# Notebook 02: Regularization (Ridge & Lasso)

## The Art of Restraint

Overfitting is the enemy of generalization. Regularization tames it by penalizing complexity. Ridge shrinks coefficients smoothly. Lasso can zero them out entirely, performing automatic feature selection.

---

## Why Regularize?

### The Overfitting Problem

When a model has too many parameters relative to the data, it can memorize the training set instead of learning generalizable patterns.

### The Bias-Variance Tradeoff

Regularization introduces a controlled amount of **bias** to reduce **variance**.

## Ridge vs Lasso

- **Ridge (L2)**: Penalizes sum of squared coefficients.

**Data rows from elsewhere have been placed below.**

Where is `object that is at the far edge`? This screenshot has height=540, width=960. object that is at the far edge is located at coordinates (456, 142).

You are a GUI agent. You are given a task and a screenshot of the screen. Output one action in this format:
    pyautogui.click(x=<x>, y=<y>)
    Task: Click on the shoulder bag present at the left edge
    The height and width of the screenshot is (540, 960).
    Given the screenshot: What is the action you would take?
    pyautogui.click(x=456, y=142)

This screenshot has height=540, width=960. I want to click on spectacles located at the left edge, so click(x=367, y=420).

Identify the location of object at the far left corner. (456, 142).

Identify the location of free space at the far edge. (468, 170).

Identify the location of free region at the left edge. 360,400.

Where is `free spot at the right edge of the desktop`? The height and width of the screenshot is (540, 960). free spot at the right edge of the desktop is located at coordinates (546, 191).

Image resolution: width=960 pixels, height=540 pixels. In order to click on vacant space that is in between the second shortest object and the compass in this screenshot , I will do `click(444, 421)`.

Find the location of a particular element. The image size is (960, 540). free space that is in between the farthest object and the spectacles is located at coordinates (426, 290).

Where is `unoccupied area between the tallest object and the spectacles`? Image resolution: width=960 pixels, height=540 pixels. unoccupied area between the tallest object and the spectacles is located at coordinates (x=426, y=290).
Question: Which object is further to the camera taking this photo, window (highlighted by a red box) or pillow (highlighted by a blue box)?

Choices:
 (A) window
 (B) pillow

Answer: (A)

Shrinks all coefficients toward zero.
- **Lasso (L1)**: Penalizes sum of absolute coefficients. Can set coefficients to exactly zero.

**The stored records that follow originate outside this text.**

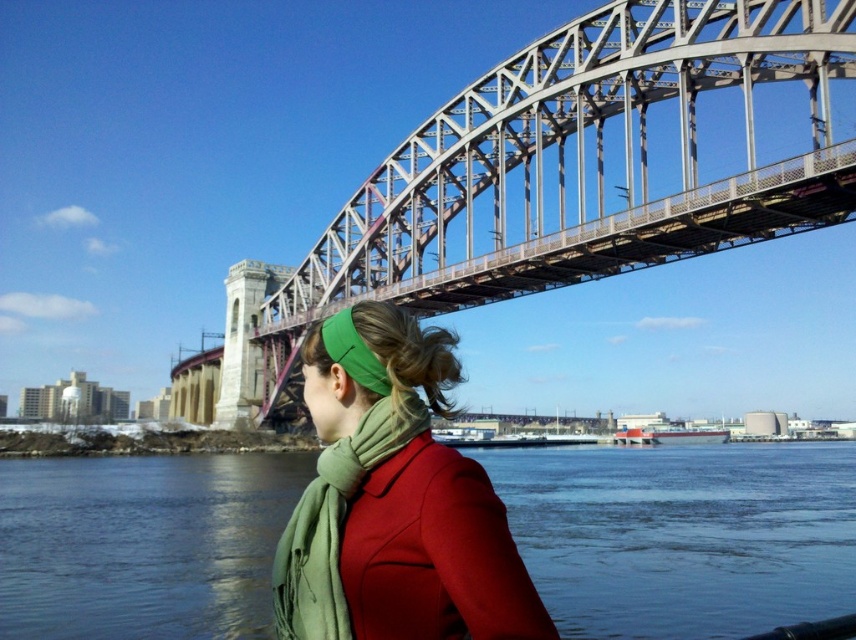
Question: Is metallic steel bridge at upper center smaller than green matte headband at upper center?

Choices:
 (A) yes
 (B) no

Answer: (B)

Question: Can you confirm if metallic steel bridge at upper center is wider than green matte headband at upper center?

Choices:
 (A) yes
 (B) no

Answer: (A)

Question: Can you confirm if blue water at center is bigger than green matte headband at upper center?

Choices:
 (A) yes
 (B) no

Answer: (A)

Question: Among these objects, which one is farthest from the camera?

Choices:
 (A) metallic steel bridge at upper center
 (B) blue water at center
 (C) green matte headband at upper center

Answer: (B)

Question: Which of these objects is positioned closest to the green soft scarf at center?

Choices:
 (A) green matte headband at upper center
 (B) metallic steel bridge at upper center

Answer: (A)

Question: Estimate the real-world distances between objects in this image. Which object is farther from the green matte headband at upper center?

Choices:
 (A) metallic steel bridge at upper center
 (B) blue water at center

Answer: (A)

We use cross-validation to pick the regularization strength (alpha).

## Setup and Imports

In [None]:
import numpy as np
import pandas as pd
import matplotlib.pyplot as plt
import seaborn as sns

from sklearn.datasets import load_diabetes
from sklearn.model_selection import train_test_split
from sklearn.preprocessing import StandardScaler
from sklearn.pipeline import Pipeline
from sklearn.linear_model import RidgeCV, LassoCV
from sklearn.metrics import mean_squared_error, mean_absolute_error, r2_score

import sys
from pathlib import Path
project_root = Path().resolve().parent if Path().resolve().name == 'notebooks' else Path().resolve()
sys.path.insert(0, str(project_root))

from src.utils import set_seed

sns.set_style("whitegrid")
plt.rcParams['figure.figsize'] = (10, 6)

set_seed(42)
print("✓ Imports successful!")

## Step 1: Load and Prepare Data

In [None]:
# Load diabetes dataset
data = load_diabetes(as_frame=True)
X = data.data
y = data.target

# Split into train/test
X_train, X_test, y_train, y_test = train_test_split(
    X, y, test_size=0.2, random_state=42
)

print(f"Training set: {X_train.shape}")
print(f"Test set: {X_test.shape}")

## Step 2: Fit RidgeCV with Cross-Validation

RidgeCV automatically finds the best alpha using cross-validation.

In [None]:
# === TODO (you code this) ===
# Pipeline: StandardScaler + RidgeCV over alphas logspace(1e-3..1e3)
# Hints:
#   - Create Pipeline with StandardScaler and RidgeCV
#   - Use alphas=np.logspace(-3, 3, 100) for RidgeCV
#   - Fit on X_train, y_train
#   - Make predictions and compute RMSE, R²
# Acceptance: Print best alpha, test RMSE, R2

## Step 3: Fit LassoCV with Cross-Validation

LassoCV automatically finds the best alpha and performs feature selection.

In [None]:
# === TODO (you code this) ===
# Pipeline: StandardScaler + LassoCV. Compare metrics with Ridge.
# Hints:
#   - Create Pipeline with StandardScaler and LassoCV
#   - Use alphas=np.logspace(-3, 1, 100) for LassoCV (smaller range)
#   - Fit and evaluate
#   - Create comparison table
# Acceptance: Table with RMSE, MAE, R2 for both; 2-sentence comparison

## Step 4: Visualize Coefficient Comparison

Compare how Ridge and Lasso treat coefficients differently.

In [None]:
# === TODO (you code this) ===
# Plot coefficient magnitudes side by side for Ridge vs Lasso.
# Hints:
#   - Extract coefficients from both models
#   - Create side-by-side bar plot
#   - Note which coefficients are zero in Lasso
#   - Save to images/02_ridge_lasso_coefficients.png
# Acceptance: Figure with clear legend; note which coefficients go to zero with Lasso

## Summary

In this notebook, we've learned about regularization:

- **Ridge** shrinks coefficients smoothly, handles multicollinearity
- **Lasso** can zero out coefficients, performs automatic feature selection
- Cross-validation helps us find the optimal regularization strength

**Next**: Notebook 03 will explore multicollinearity and PCA.